== Listed records ==
##############################
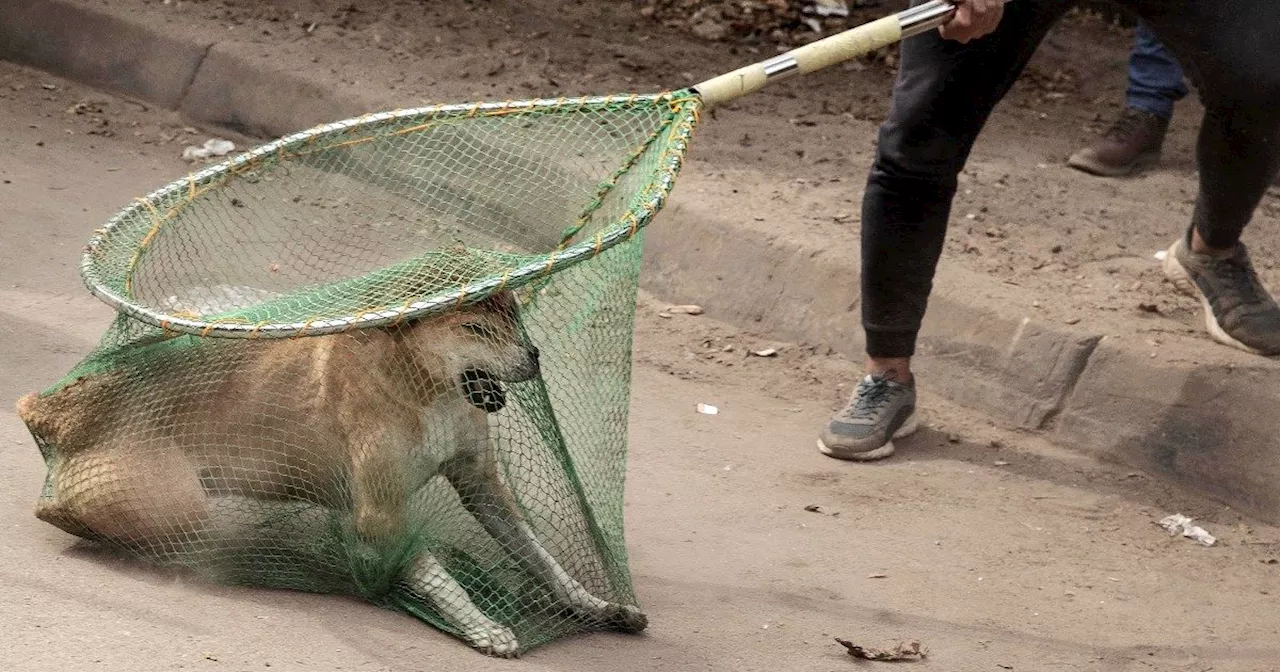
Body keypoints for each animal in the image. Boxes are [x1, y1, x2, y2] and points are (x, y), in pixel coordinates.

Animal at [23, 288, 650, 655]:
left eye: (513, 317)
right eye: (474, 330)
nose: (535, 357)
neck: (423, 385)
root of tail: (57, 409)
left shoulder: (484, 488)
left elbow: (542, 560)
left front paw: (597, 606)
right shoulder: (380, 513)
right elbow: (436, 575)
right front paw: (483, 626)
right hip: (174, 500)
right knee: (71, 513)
##############################
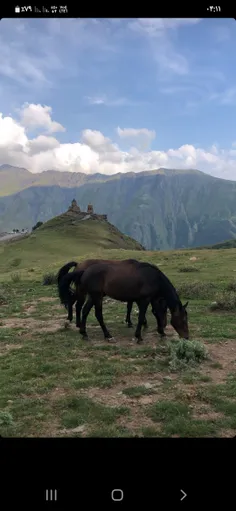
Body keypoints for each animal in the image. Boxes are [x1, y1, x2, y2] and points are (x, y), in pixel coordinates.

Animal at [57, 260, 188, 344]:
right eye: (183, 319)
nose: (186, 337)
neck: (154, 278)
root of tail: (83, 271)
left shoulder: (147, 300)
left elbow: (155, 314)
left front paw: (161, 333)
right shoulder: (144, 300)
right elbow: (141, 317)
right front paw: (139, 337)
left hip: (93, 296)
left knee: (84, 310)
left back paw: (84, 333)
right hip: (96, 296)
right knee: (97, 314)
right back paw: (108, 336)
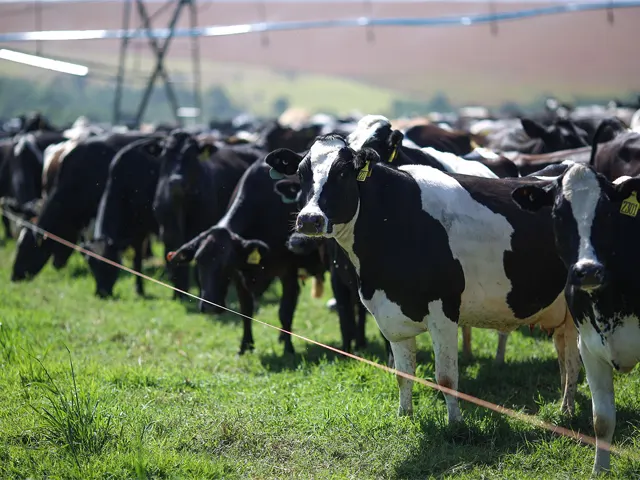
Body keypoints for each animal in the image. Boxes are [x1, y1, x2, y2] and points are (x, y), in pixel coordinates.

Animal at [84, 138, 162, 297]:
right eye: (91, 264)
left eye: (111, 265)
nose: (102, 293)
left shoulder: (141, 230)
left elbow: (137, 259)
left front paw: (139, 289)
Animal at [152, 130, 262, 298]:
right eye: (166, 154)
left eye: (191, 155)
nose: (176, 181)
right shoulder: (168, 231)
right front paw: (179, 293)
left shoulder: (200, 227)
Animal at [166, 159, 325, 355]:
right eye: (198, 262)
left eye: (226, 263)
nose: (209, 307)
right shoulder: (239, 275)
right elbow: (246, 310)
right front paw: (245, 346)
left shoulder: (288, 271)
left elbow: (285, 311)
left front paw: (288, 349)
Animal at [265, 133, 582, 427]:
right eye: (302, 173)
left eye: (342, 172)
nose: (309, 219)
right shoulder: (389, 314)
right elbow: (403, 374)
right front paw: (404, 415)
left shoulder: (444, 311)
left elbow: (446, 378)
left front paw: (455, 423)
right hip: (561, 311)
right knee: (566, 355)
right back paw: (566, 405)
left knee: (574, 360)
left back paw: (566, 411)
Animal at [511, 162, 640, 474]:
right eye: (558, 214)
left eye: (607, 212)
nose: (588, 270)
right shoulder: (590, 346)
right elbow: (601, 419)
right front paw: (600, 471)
##############################
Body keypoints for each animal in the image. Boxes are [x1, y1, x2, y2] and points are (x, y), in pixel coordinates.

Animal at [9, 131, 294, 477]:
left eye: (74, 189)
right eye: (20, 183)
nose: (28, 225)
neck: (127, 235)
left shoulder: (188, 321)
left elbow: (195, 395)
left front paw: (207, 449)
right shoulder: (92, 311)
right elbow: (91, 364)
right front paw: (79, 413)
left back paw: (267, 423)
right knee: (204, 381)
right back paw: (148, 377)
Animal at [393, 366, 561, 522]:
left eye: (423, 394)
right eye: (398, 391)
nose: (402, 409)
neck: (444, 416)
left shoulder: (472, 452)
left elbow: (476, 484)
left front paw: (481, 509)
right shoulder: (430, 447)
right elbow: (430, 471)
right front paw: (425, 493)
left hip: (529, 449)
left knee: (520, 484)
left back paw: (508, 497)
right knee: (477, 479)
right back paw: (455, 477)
##############################
== Work to be completed ==
Look back over the records above. Reproduce exactly everything from the line with "right knee: (97, 314)" down to the line with "left eye: (111, 265)", inclusive, and leave the pictures out.

== Answer space ==
right knee: (97, 314)
right back paw: (108, 336)
Body keypoints for each animal in the image. Boxes are [x1, y1, x2, y2] and points are (x, y), in pixel coordinates.

Animal at [84, 138, 162, 297]:
right eye: (91, 264)
left eye: (111, 265)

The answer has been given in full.